While some advocate reinstating the individual income tax or tapping Alaska Permanent Fund earnings to cover the state's fiscal gap, candidate for governor, Sen. Frank Murkowski, says he will seek more business. His plan is to build roads, railroads, ferries and power interties to attract business and provide good jobs for Alaskans. It provides more revenue for the state general fund and the Permanent Fund because there still is an income tax and other taxes upon corporations, large and small.
Receipts of the corporate income tax measures the health of Alaska businesses on which Alaskans depend for jobs and revenue. In fiscal 1991, corporations, except those in oil and gas, paid the state $37.9 million in income taxes. That rose to $53.3 million five years later, an increase of 41 percent. That indicated more and healthier businesses. Going ahead four more years to '01, the state received $59.5 million in corporate income taxes, an increase of only 12 percent from '96. That indicates a slowdown in the growth and health of businesses - the economy. What happened?
One thing that happened is that the timber industry was killed off.
Lost, too, has been income of oil service companies as oil production dropped, the income of fish processors as competition beat down prices, and income from visitor industry businesses. (The only visitor businesses to increase were tour ships that pay no federal or state taxes.)
Murkowski proposes building infrastructure to attract new businesses and make Alaska businesses more competitive using cheaper transportation and power.
How to pay for the construction program? The same way Alaskans buy a car, home or go into business. Borrow the money. When the government borrows it sells bonds. The state Legislature appropriates more than $100 a million for capital projects each year. If that money was used to finance bonds for 20 years it would cover $10 billion in bonds for a whale of a lot of capital projects. Murkowski says his program will need only $30 million a year, leaving the governor and Legislature more than $70 million to dole out to other capital projects or use to partially cover the fiscal gap.
There won't be enough increase in corporate income tax to cover any fiscal gap. There are tax receipts aside from income that increase if infrastructure is improved and if government regulation and permitting encourages development. Start with the oil and gas industry, which paid $338 million in corporate income tax in '01. It also paid $45 million in state property taxes, $800 million in royalties and $700 million in production taxes. More oil and gas development and encouraging a petro-chemical industry is advocated by Murkowski. He will seek independent drillers, citing only 12 oil and gas wells drilled in Alaska in 2001, compared with 19,933 in western Canada. He will encourage gas production at Cape Thompson by 2006 using gas-to-liquid technology that will get natural gas to market before the pipeline to the Lower 48 is completed.
Building roads to mineral deposits increases income from the state's mineral licensing tax on coal and hard rock mining, including sand and gravel. That tax is based on volume and value. Receipts between $500,000 and $2 million a year, plus the industry's corporate income tax, could use a big boost
New and improved roads, such as better access to Southeast Alaska, mean an increase in the visitor business, and boosts the ferry system. That means more fuel, liquor, corporate and other taxes.

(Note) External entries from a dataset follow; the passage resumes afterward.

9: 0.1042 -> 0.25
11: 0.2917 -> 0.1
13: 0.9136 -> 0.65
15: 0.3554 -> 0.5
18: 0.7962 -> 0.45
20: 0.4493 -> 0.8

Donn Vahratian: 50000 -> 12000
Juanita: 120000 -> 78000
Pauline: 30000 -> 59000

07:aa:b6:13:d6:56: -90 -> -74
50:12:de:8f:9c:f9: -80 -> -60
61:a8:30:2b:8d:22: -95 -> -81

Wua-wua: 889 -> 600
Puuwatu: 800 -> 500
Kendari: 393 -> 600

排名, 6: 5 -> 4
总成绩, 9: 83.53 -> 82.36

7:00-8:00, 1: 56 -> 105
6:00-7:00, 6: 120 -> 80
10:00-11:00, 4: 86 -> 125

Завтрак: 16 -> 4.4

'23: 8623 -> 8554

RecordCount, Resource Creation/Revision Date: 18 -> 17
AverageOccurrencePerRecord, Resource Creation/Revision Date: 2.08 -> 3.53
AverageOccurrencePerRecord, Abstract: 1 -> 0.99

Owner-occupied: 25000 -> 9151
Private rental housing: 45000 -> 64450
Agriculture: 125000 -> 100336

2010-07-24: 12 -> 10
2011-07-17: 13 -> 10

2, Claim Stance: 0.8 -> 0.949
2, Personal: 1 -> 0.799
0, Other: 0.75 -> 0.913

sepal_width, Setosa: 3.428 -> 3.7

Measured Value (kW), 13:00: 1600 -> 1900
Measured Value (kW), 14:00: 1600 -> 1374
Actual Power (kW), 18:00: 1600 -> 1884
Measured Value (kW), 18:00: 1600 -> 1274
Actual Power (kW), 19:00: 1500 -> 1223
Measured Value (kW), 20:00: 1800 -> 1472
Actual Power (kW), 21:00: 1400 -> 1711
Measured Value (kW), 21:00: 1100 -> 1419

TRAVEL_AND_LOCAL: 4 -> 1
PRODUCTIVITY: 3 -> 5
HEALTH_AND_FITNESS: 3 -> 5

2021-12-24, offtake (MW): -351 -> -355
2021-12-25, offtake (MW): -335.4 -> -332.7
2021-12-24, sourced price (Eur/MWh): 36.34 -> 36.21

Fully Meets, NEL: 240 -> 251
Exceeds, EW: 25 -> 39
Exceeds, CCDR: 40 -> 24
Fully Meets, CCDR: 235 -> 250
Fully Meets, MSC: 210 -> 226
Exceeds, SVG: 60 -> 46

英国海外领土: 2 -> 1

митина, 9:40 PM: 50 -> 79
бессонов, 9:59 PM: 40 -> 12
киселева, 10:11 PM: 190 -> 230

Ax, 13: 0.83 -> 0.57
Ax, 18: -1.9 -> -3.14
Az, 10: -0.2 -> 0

Next to oil and gas, the fishing industry is the biggest taxpayer. Better infrastructure - cheaper power and transportation costs - increases its volume, competitiveness, and state revenue.
Murkowski hasn't given up on the timber industry, proposing land trades with the federal government to create a commercial state forest of a million acres to harvest on a sustainable basis to support education. He also is pushing the land grant for the University of Alaska that could net the institution up to 750,000 acres of state and federal land, revenue from which would help funds its operations.
Murkowski advocates more cuts in the cost of government to balance the state's ledger. Even in Juneau, whose major industry is consuming tax dollars, a poll found 35 percent favor cutting costs over 30 percent favoring an individual income tax and 13 percent favoring tapping the Permanent Fund.
Voters have a choice: the same old way or the Murkowski way.
Williams is retired publisher of the Ketchikan Daily News and a former member of the University of Alaska Board of Regents.